Romania came in third in the global ranking of countries which managed to draw the largest number of new retail brands in 2010, according to a study commissioned by the real-estate company CB Richard Ellis (CBRE), which included over 300 retailers from 73 states, Mediafax reports.
“India and Turkey ranked above Romania, given that the internal demand from the newly-formed middle-class is still on the rise,” a release by CBRE Romania informs. Thus, India has drawn eight new retailers, Turkey seven such brands, whereas the countries ranking third, Romania included, have drawn, each, six international players from the retail market. Countries like the United Arab Emirates, Kuwait, Ireland and Belgium share the third place with Romania.
On the other hand, Romania ranked 33rd out of the 73 countries analyzed, based on the presence of international players. Out of these, retailers in the fashion& denim sector are best represented, followed by those in specialized activity sectors. “Even if we have seen a consolidation in the presence of luxury brands in the past 12 to 18 months, there is still room for expansion, given that only 7 pc of the luxury retailers analyzed are present in Romania,” the release further reads.

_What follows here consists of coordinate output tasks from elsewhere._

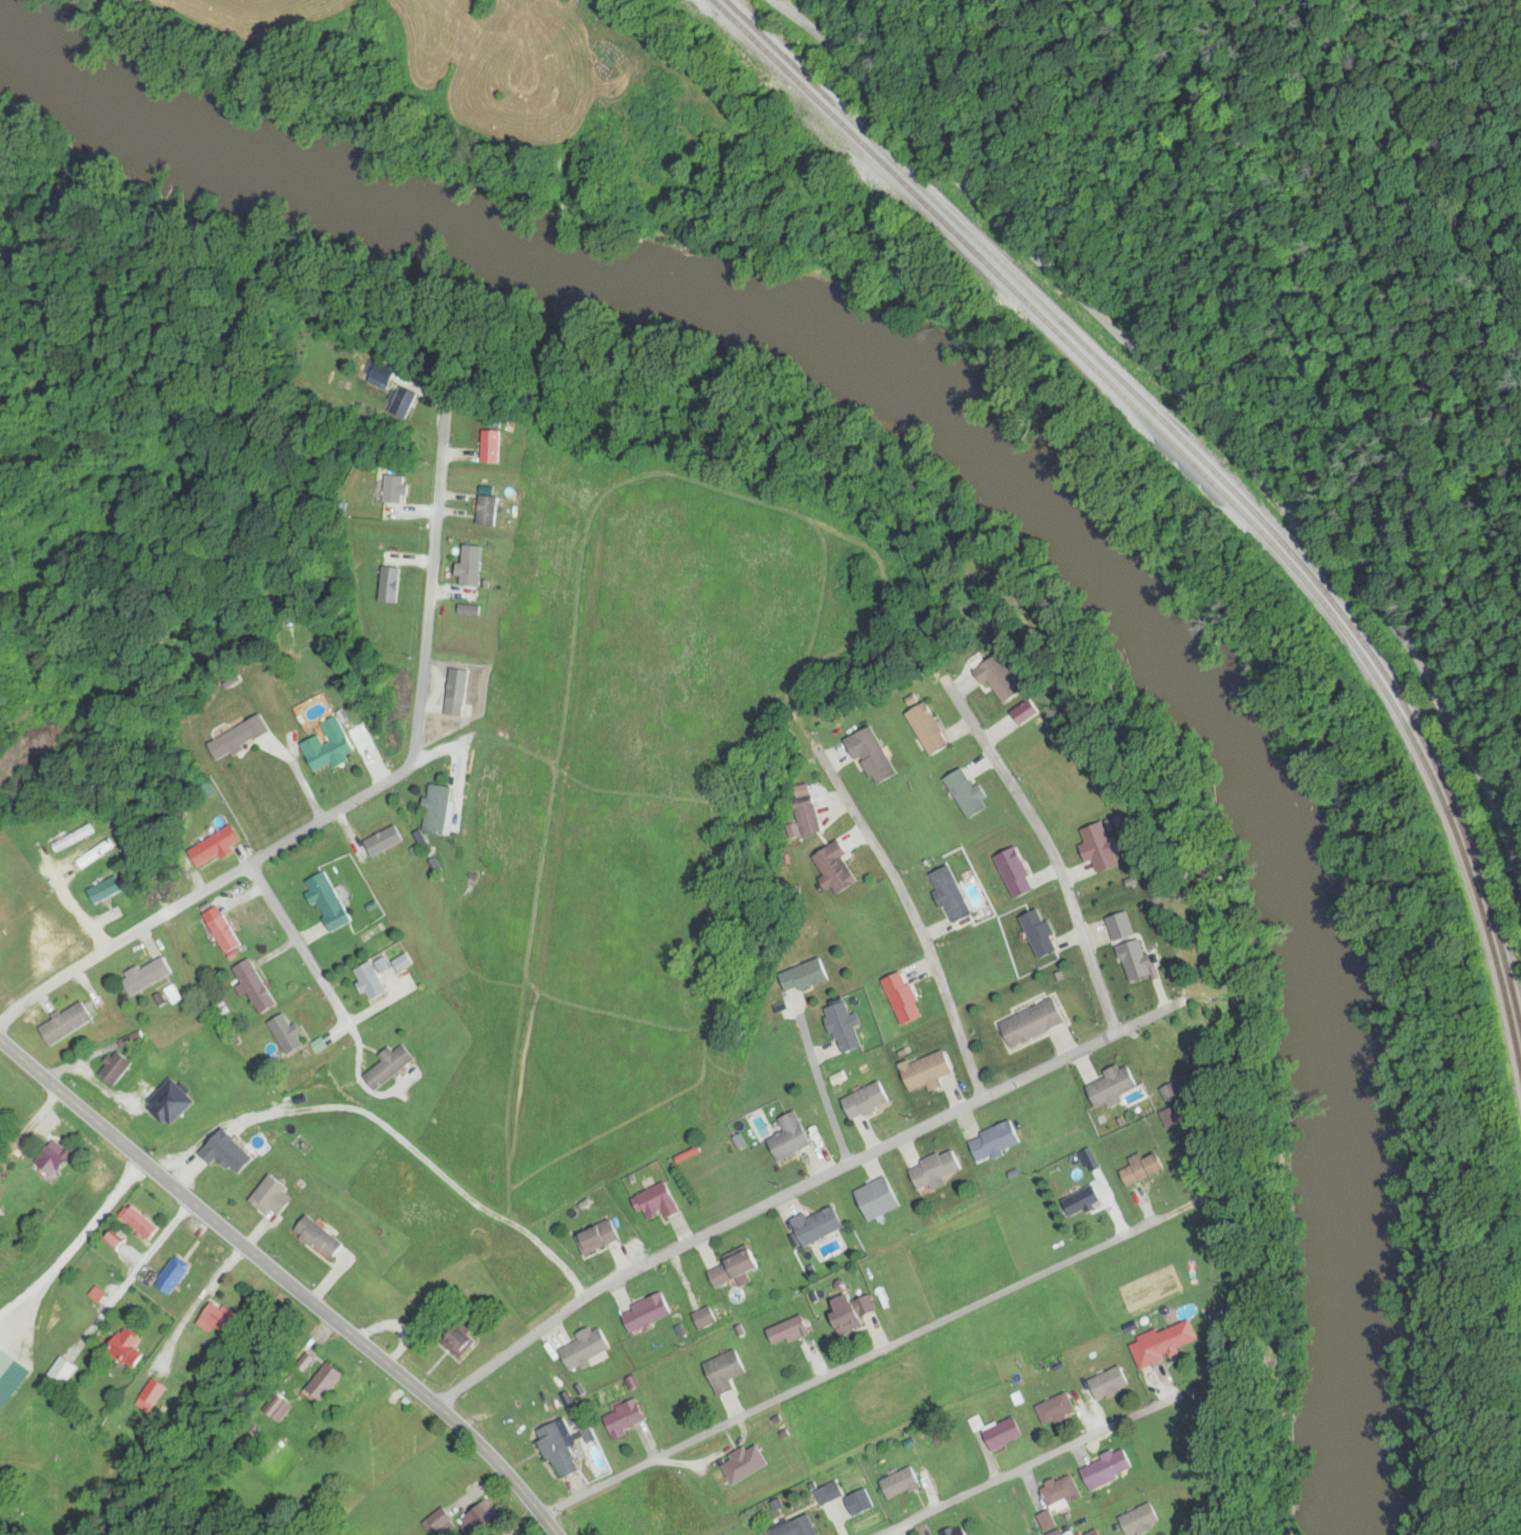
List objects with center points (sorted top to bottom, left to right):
road: (1144, 364)
building: (406, 403)
building: (493, 446)
railway: (1204, 460)
river: (1030, 486)
railway: (1234, 506)
building: (490, 510)
building: (474, 565)
building: (1007, 678)
building: (459, 691)
building: (931, 730)
building: (330, 745)
building: (970, 794)
road: (361, 798)
building: (440, 809)
building: (386, 840)
building: (83, 846)
building: (217, 847)
building: (1102, 847)
building: (1017, 873)
building: (108, 889)
building: (953, 895)
building: (331, 901)
building: (1119, 927)
building: (223, 929)
building: (1041, 933)
road: (306, 942)
building: (149, 976)
building: (373, 982)
building: (257, 987)
building: (905, 999)
building: (74, 1021)
building: (1036, 1024)
building: (290, 1035)
building: (392, 1066)
building: (118, 1068)
building: (929, 1072)
building: (1115, 1085)
building: (1174, 1092)
building: (869, 1101)
road: (30, 1128)
building: (794, 1136)
building: (997, 1141)
building: (50, 1161)
building: (1147, 1168)
building: (938, 1170)
road: (799, 1189)
building: (276, 1197)
building: (882, 1197)
building: (1085, 1200)
building: (660, 1203)
building: (0, 1217)
building: (143, 1223)
building: (821, 1225)
building: (322, 1236)
building: (600, 1238)
building: (740, 1265)
building: (176, 1277)
road: (286, 1280)
building: (648, 1312)
building: (850, 1312)
building: (709, 1316)
building: (222, 1320)
building: (792, 1331)
building: (464, 1342)
building: (1167, 1343)
building: (587, 1347)
building: (131, 1349)
road: (856, 1363)
building: (65, 1371)
building: (727, 1371)
building: (9, 1372)
road: (328, 1374)
building: (328, 1380)
building: (1112, 1383)
building: (152, 1395)
building: (1059, 1411)
building: (627, 1418)
building: (1006, 1434)
building: (562, 1449)
building: (744, 1467)
road: (1029, 1467)
building: (1110, 1469)
building: (908, 1482)
building: (1063, 1490)
building: (480, 1519)
building: (1144, 1520)
building: (799, 1527)
road: (903, 1531)
building: (962, 1532)
building: (1097, 1533)

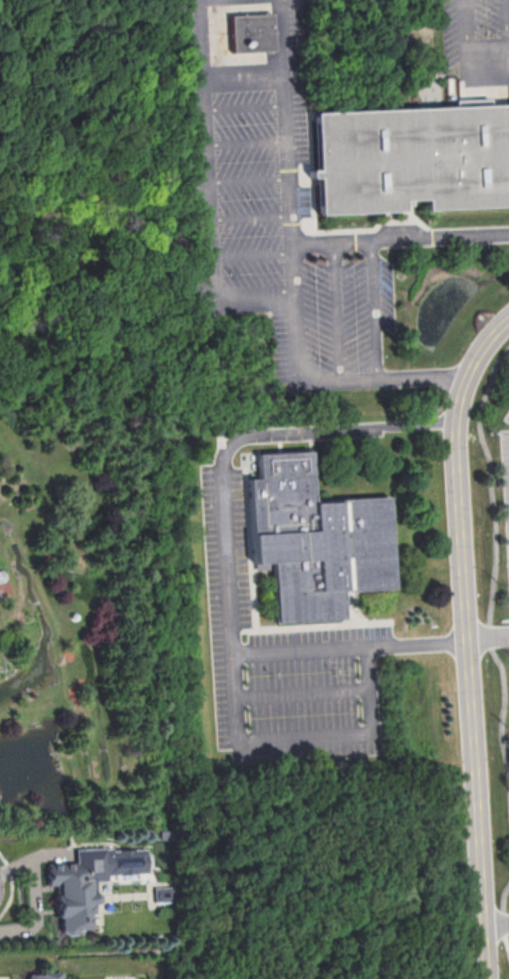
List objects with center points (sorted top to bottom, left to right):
building: (252, 32)
building: (472, 101)
road: (211, 149)
building: (413, 157)
road: (399, 238)
road: (291, 272)
road: (257, 297)
fountain: (442, 305)
road: (358, 427)
road: (226, 531)
building: (316, 538)
road: (488, 636)
road: (467, 641)
road: (349, 646)
road: (302, 691)
road: (303, 735)
building: (89, 881)
road: (496, 921)
building: (44, 975)

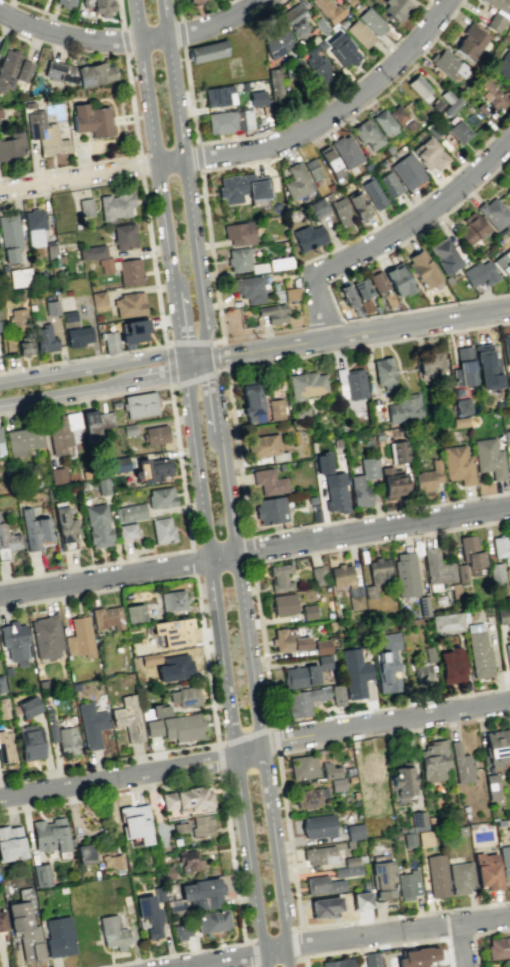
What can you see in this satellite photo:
road: (228, 0)
building: (65, 2)
building: (349, 2)
building: (201, 3)
road: (426, 5)
building: (360, 6)
building: (102, 8)
building: (396, 8)
road: (178, 9)
building: (328, 10)
building: (497, 13)
building: (294, 19)
building: (371, 20)
road: (79, 25)
building: (319, 26)
road: (180, 33)
building: (359, 33)
road: (131, 39)
building: (469, 40)
road: (124, 41)
building: (278, 43)
building: (320, 44)
building: (341, 50)
building: (207, 51)
building: (447, 64)
building: (503, 64)
building: (12, 68)
building: (319, 68)
building: (79, 72)
building: (274, 85)
building: (417, 85)
building: (243, 86)
building: (492, 93)
building: (219, 95)
building: (446, 96)
building: (256, 97)
building: (435, 105)
building: (451, 106)
building: (0, 113)
building: (400, 117)
building: (90, 119)
road: (122, 119)
road: (323, 119)
building: (229, 121)
road: (342, 122)
building: (384, 122)
building: (432, 130)
building: (43, 131)
building: (458, 131)
road: (264, 132)
building: (366, 134)
road: (155, 136)
building: (12, 145)
building: (388, 149)
building: (345, 150)
building: (429, 154)
parking lot: (80, 156)
road: (118, 157)
road: (198, 157)
road: (244, 163)
building: (330, 163)
road: (139, 165)
building: (366, 165)
building: (312, 169)
building: (406, 171)
road: (79, 176)
road: (181, 180)
building: (296, 181)
building: (388, 184)
building: (243, 187)
road: (58, 190)
building: (373, 193)
road: (24, 196)
road: (415, 200)
building: (115, 205)
building: (357, 205)
building: (85, 206)
building: (315, 208)
building: (339, 211)
building: (495, 214)
building: (34, 226)
building: (470, 228)
building: (238, 233)
road: (394, 233)
building: (123, 236)
building: (9, 237)
building: (307, 237)
road: (406, 239)
building: (49, 250)
building: (96, 256)
building: (444, 256)
road: (211, 260)
building: (242, 261)
building: (279, 263)
building: (503, 263)
building: (422, 270)
building: (129, 272)
building: (479, 273)
building: (19, 277)
building: (398, 279)
building: (376, 281)
building: (248, 288)
building: (361, 288)
building: (275, 292)
building: (291, 293)
building: (347, 296)
building: (98, 298)
building: (388, 299)
building: (129, 304)
building: (365, 305)
road: (158, 306)
road: (426, 307)
building: (51, 308)
building: (376, 308)
road: (178, 312)
building: (272, 313)
building: (68, 315)
building: (17, 319)
building: (134, 331)
road: (357, 332)
building: (77, 336)
building: (44, 339)
building: (110, 341)
road: (368, 345)
building: (506, 347)
building: (24, 348)
road: (195, 356)
building: (430, 362)
building: (487, 366)
building: (463, 367)
road: (92, 368)
road: (222, 370)
building: (383, 370)
road: (154, 376)
road: (169, 379)
building: (351, 382)
building: (306, 385)
building: (457, 392)
road: (50, 397)
road: (85, 399)
building: (251, 402)
building: (115, 403)
building: (139, 404)
road: (212, 405)
building: (462, 406)
building: (403, 408)
building: (275, 409)
building: (71, 420)
building: (104, 420)
building: (459, 421)
building: (90, 425)
building: (128, 429)
building: (154, 434)
building: (56, 436)
building: (377, 436)
building: (506, 437)
building: (22, 440)
building: (262, 445)
building: (1, 446)
building: (399, 451)
building: (278, 456)
building: (489, 458)
building: (119, 463)
building: (322, 463)
building: (457, 464)
building: (367, 467)
building: (151, 469)
building: (56, 475)
building: (428, 476)
building: (269, 481)
building: (391, 483)
building: (102, 486)
building: (358, 491)
building: (335, 492)
building: (160, 497)
building: (314, 508)
building: (270, 509)
building: (129, 512)
building: (64, 525)
building: (97, 525)
road: (296, 526)
building: (34, 530)
building: (162, 530)
building: (126, 531)
building: (8, 541)
road: (250, 548)
building: (501, 548)
road: (176, 551)
building: (470, 551)
road: (255, 552)
road: (299, 553)
road: (192, 561)
building: (436, 566)
building: (495, 572)
building: (407, 573)
building: (461, 573)
building: (340, 574)
building: (376, 575)
building: (316, 576)
road: (181, 577)
building: (279, 577)
building: (172, 599)
building: (355, 602)
building: (283, 604)
building: (422, 605)
building: (307, 611)
building: (133, 612)
building: (502, 615)
building: (106, 617)
building: (446, 623)
building: (172, 632)
building: (46, 636)
building: (79, 637)
building: (287, 640)
building: (15, 642)
building: (322, 646)
building: (429, 654)
building: (478, 654)
building: (507, 655)
building: (149, 659)
road: (223, 659)
building: (135, 661)
building: (323, 661)
building: (387, 663)
building: (178, 665)
building: (450, 665)
building: (354, 672)
building: (421, 673)
building: (299, 676)
building: (1, 684)
building: (336, 695)
building: (185, 696)
building: (302, 701)
building: (28, 706)
building: (3, 708)
road: (251, 709)
building: (158, 710)
building: (127, 718)
building: (90, 724)
road: (363, 726)
building: (176, 727)
road: (274, 739)
road: (231, 740)
building: (29, 741)
building: (66, 741)
building: (496, 746)
building: (5, 747)
road: (300, 749)
building: (433, 760)
road: (108, 761)
building: (460, 763)
building: (302, 766)
building: (373, 767)
building: (328, 770)
building: (348, 770)
road: (109, 777)
road: (197, 778)
building: (350, 778)
building: (401, 782)
building: (337, 784)
building: (491, 786)
building: (354, 795)
building: (308, 796)
building: (186, 799)
building: (368, 806)
building: (418, 820)
building: (135, 822)
building: (499, 822)
building: (202, 825)
building: (318, 825)
building: (180, 827)
building: (461, 830)
building: (354, 831)
building: (50, 835)
building: (424, 838)
building: (407, 839)
building: (11, 842)
building: (348, 844)
building: (84, 853)
building: (319, 855)
building: (504, 859)
building: (354, 860)
building: (112, 861)
building: (188, 861)
building: (347, 870)
building: (486, 870)
building: (167, 872)
building: (41, 875)
building: (436, 876)
building: (460, 877)
building: (381, 878)
building: (407, 884)
building: (322, 885)
building: (158, 893)
building: (201, 894)
building: (360, 899)
building: (324, 907)
building: (176, 908)
building: (149, 914)
building: (212, 920)
building: (2, 921)
building: (24, 925)
road: (317, 925)
road: (296, 928)
building: (181, 930)
building: (112, 932)
building: (58, 936)
road: (272, 936)
road: (344, 937)
road: (293, 943)
road: (383, 945)
road: (460, 945)
building: (498, 947)
road: (253, 953)
road: (167, 954)
road: (300, 957)
building: (416, 957)
road: (277, 959)
building: (370, 959)
building: (337, 962)
building: (506, 962)

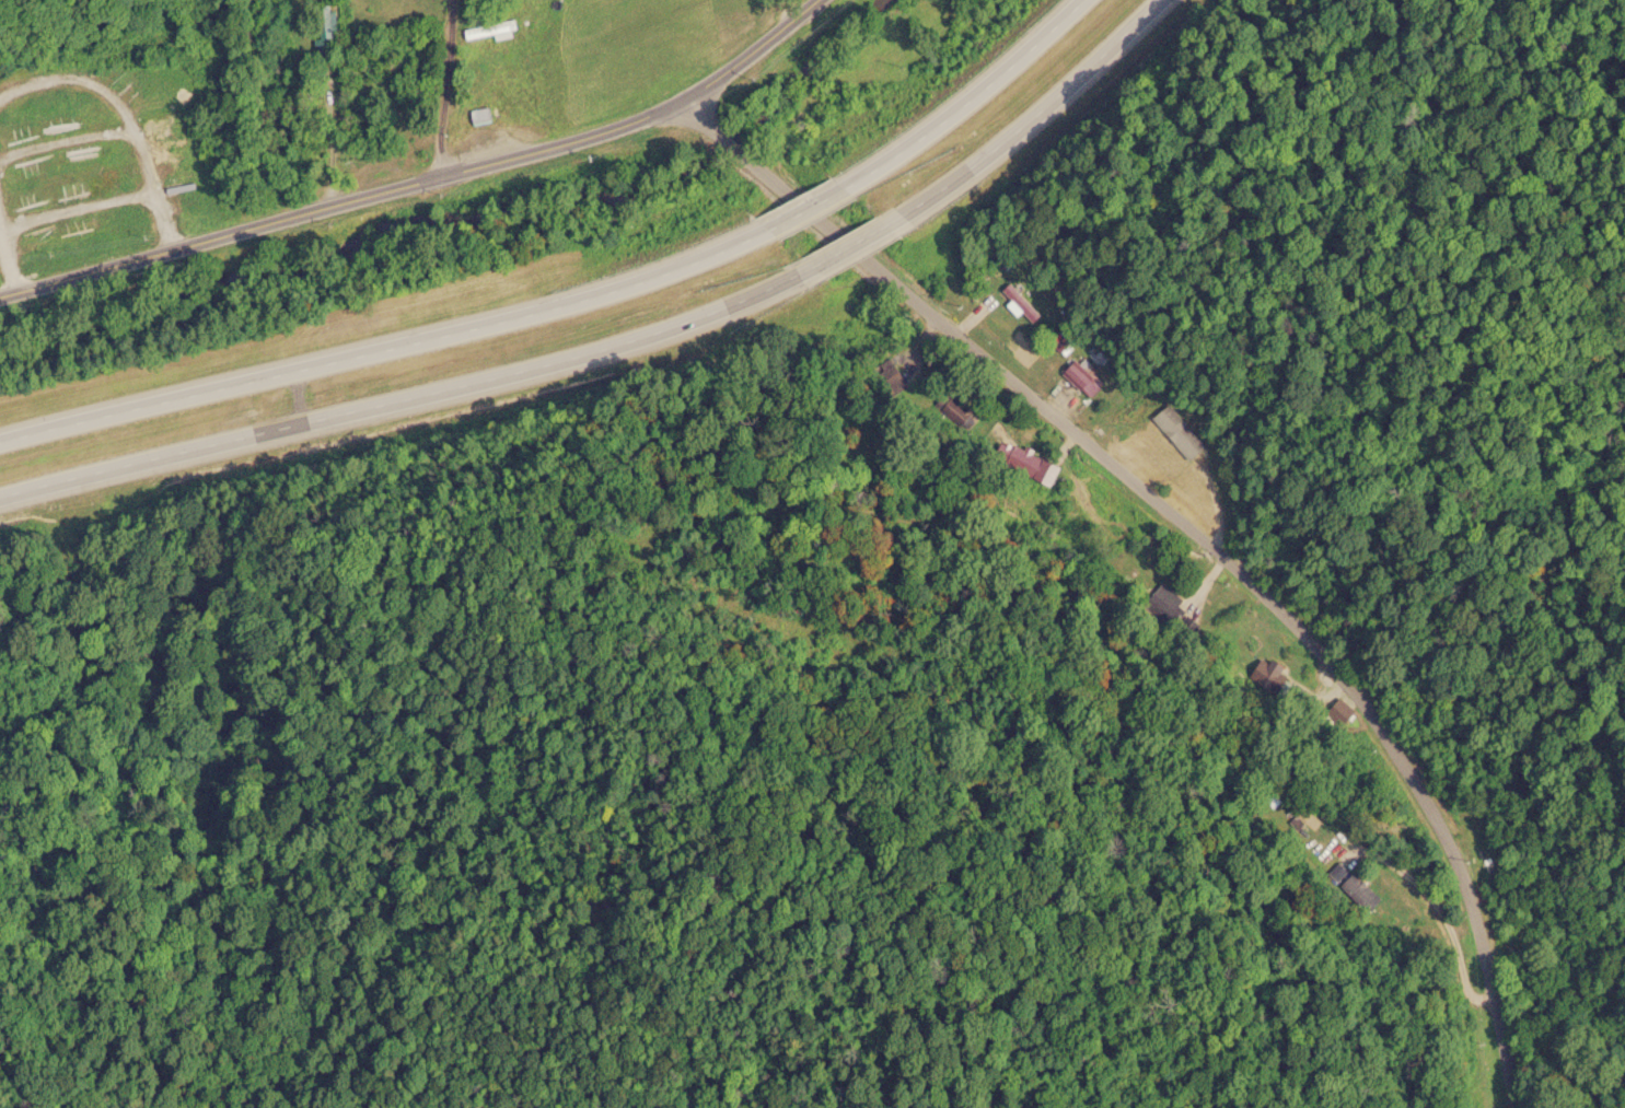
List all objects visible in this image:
building: (487, 29)
building: (329, 32)
road: (435, 88)
road: (966, 99)
building: (485, 114)
road: (1030, 119)
road: (424, 180)
road: (810, 205)
road: (849, 247)
road: (389, 343)
building: (1079, 375)
road: (407, 395)
building: (952, 406)
building: (1029, 464)
building: (1206, 504)
road: (1194, 539)
building: (1339, 710)
building: (1352, 886)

Franchises are a common means of operation in Romania, so that 56 pc of retailers expand using this system, a lower percentage compared to the preceding years. “Certain parent-companies have been forced, in the past 12 to 18 months, to take over the activity of the franchise-holder, on account of poor financial results,” is further stated in the release. CBRE explains that, in many cases, however, the major corporations choose to make a direct entry on the market, rather than resort to franchises, as is the case for many brand names present in Romania, such as H&M, Inditex, C&A, New Yorker.